By Nancy Dahlberg / [email protected] 

RIP, Jugofresh.

Matthew Sherman, founder and CEO of the cold-pressed juice store company, announced to the Jugofresh community the locations are closing as of today and thanked his customers, employees and vendors.

“I love people and I love creating but running a business is different than creating. I started Jugofresh with the sole intention to create a community that carried the vibration of plants and approached healthy eating with open hearts and childlike mind. I believe we were able to achieve a lot of our goals. I thought that if you make a business and do good in the community, everything will work out. The truth is that a business must be run tightly and I made a lot of mistakes,” the former fitness trainer wrote in his emailed note.

Make no mistake, running a food business is hard.

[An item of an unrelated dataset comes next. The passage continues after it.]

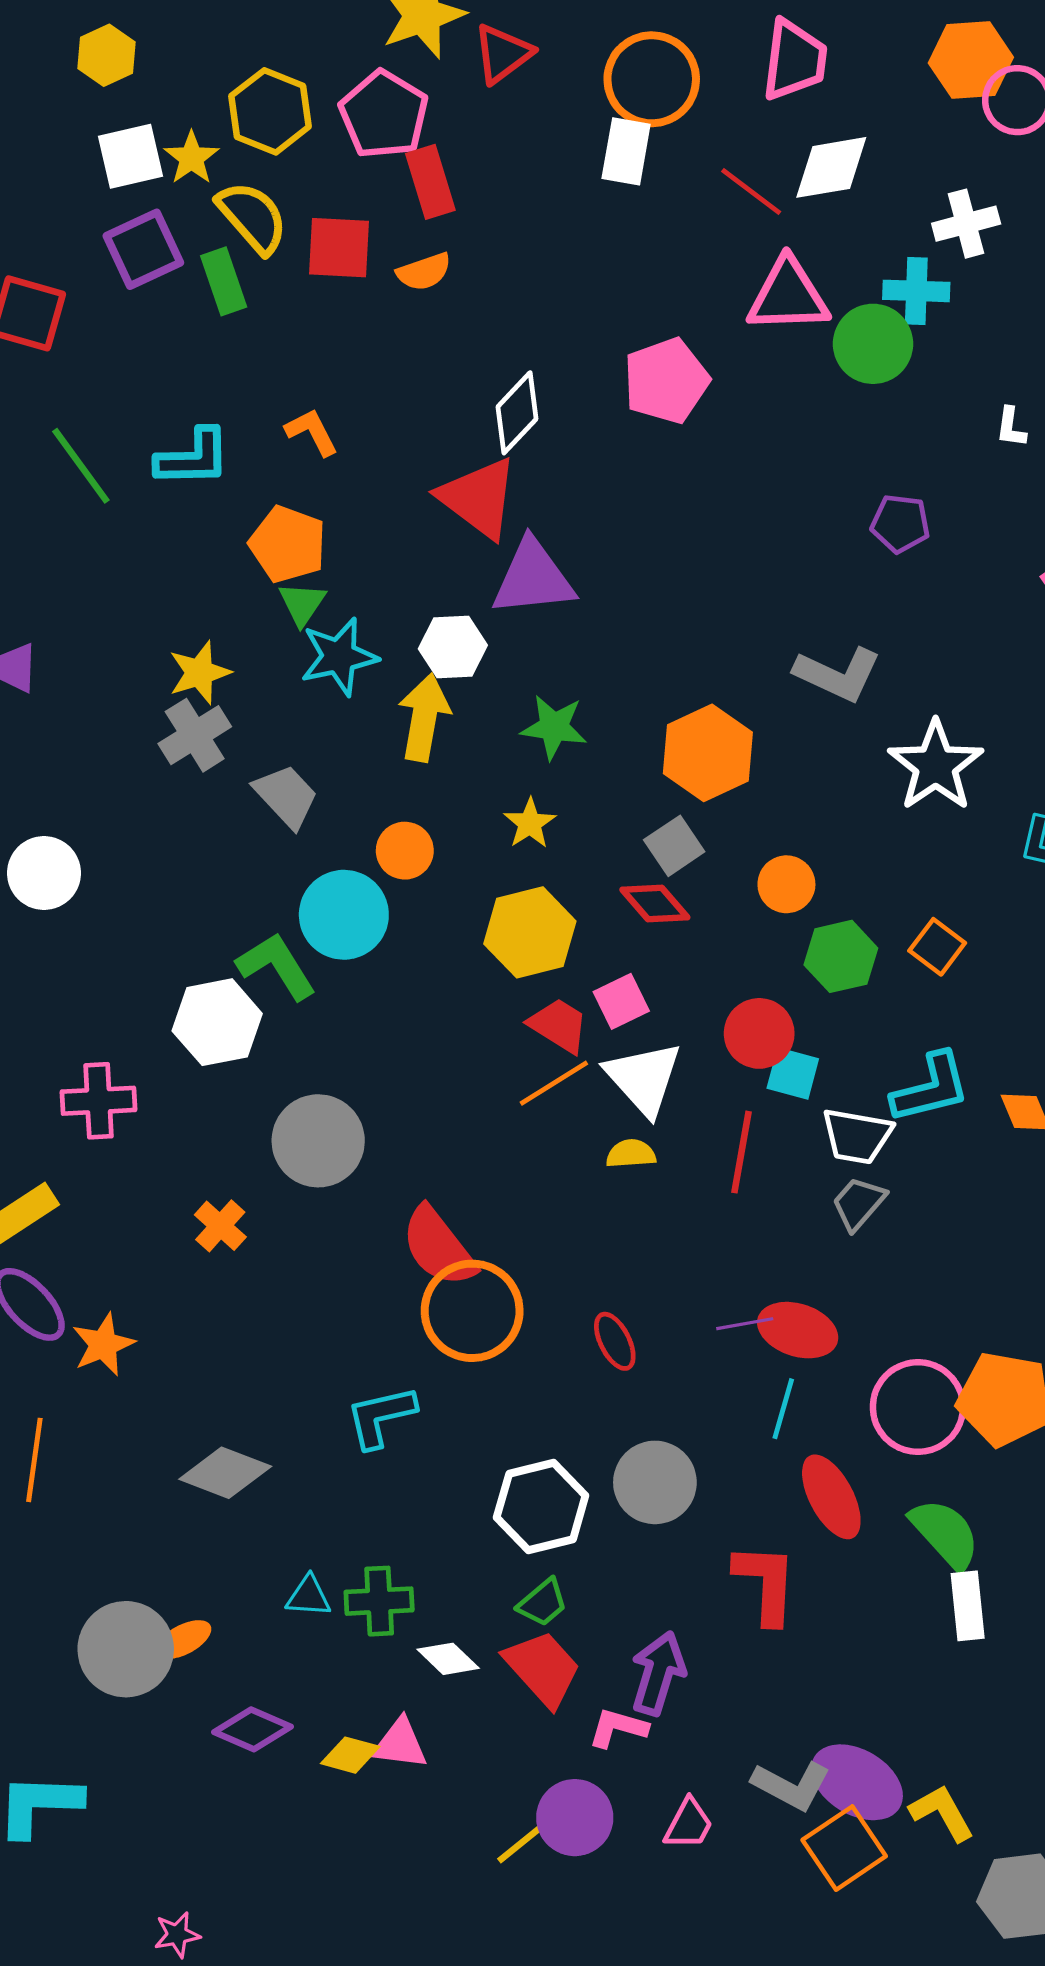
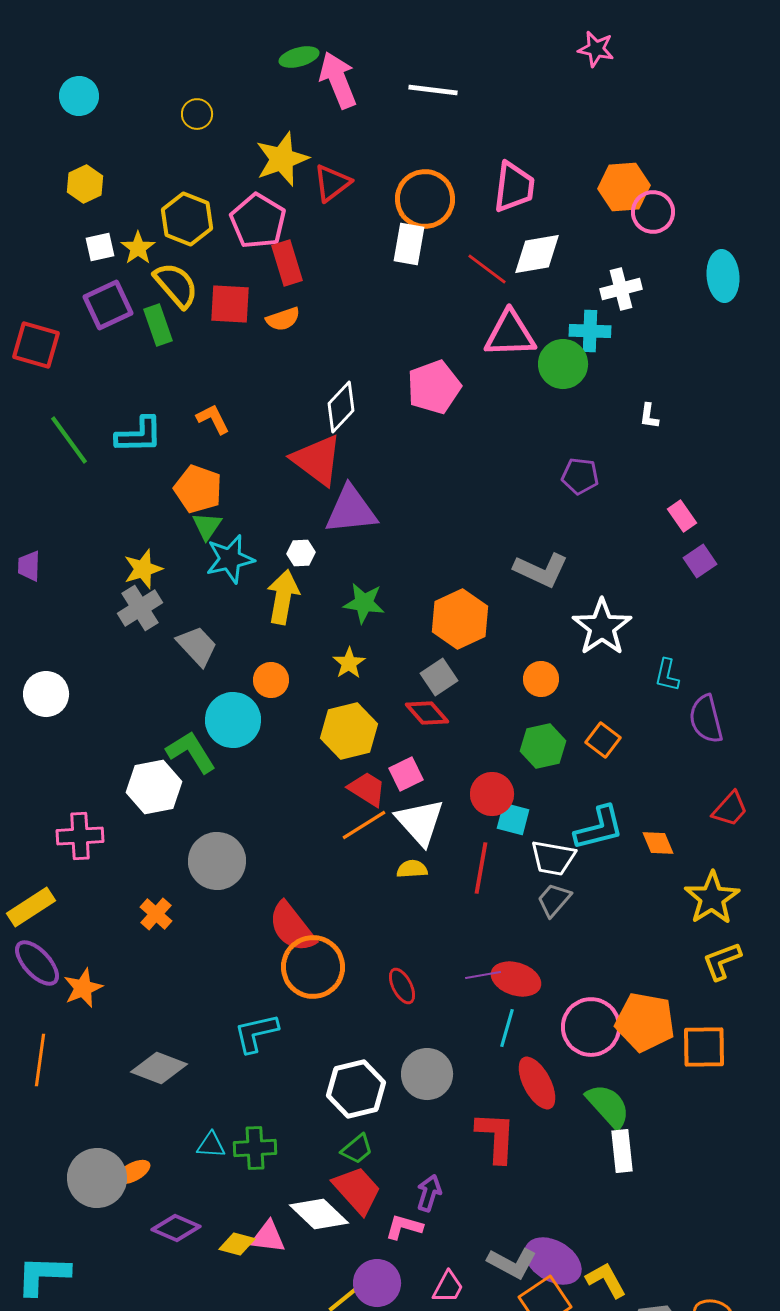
white square: (131, 156) -> (100, 247), size x0.7
white hexagon: (453, 647) -> (301, 553), size x0.7
orange circle: (786, 884) -> (541, 679), moved
white diamond: (448, 1659) -> (319, 1214), moved, size x1.5
purple arrow: (658, 1673) -> (429, 1193), size x0.7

Running a chain of locations is really, really hard. Start with the fact that your product is perishable, and add in rising rents, high overhead, workforce issues, online competition and the fact that most investors shy away and it is no wonder that even the most popular, on-trend eateries fail, despite the best efforts of their passionate founders.

And Sherman was certainly that. He was lauded in the Miami Herald in 2015, named to the Food 50: As an entrepreneur, “he has helped Jugofresh morph from a juice company to a destination for healthy eaters with its raw, vegan food options, even offering specialty vegan pies during the holidays. Sherman is ... giving today’s consumers the kind of unprocessed, locally sourced food they want as part of their healthy, active lifestyles,” the Herald wrote.

Before rapidly growing to multiple locations, Jugofresh launched in 2012 with one store in Sunset Harbor, and called it magic. "I have learned that you cannot bottle magic … My lack of experience and the rapid expansion are what ultimately lead us to close,” Sherman wrote. He told New Times he lost a significant amount of money but said the endeavor was "a great experience." He urged people to patronize local businesses in Miami's culinary scene "or risk a world of national chains."

Some of the entrepreneurial lessons learned, he wrote:

* Employing people that are not making a thriving wage doesn’t feel good and is not functional for a consistent guest experience.

* When you sign a deal with a large company it is difficult to maintain a clear brand message.

* Culture is everything and it’s elusive.

* When expanding a business, it’s all about people and processes.

 “We were faced with 100,000 decisions over the years and we tried to make the right ones but at the end of the day, it just didn’t work,” he wrote to followers.

Jugofresh wasn’t riding a trend, it was leading it. Sherman helped start a healthier eating and wellness wave in South Florida, and leaves Miami with more mindful options than ever.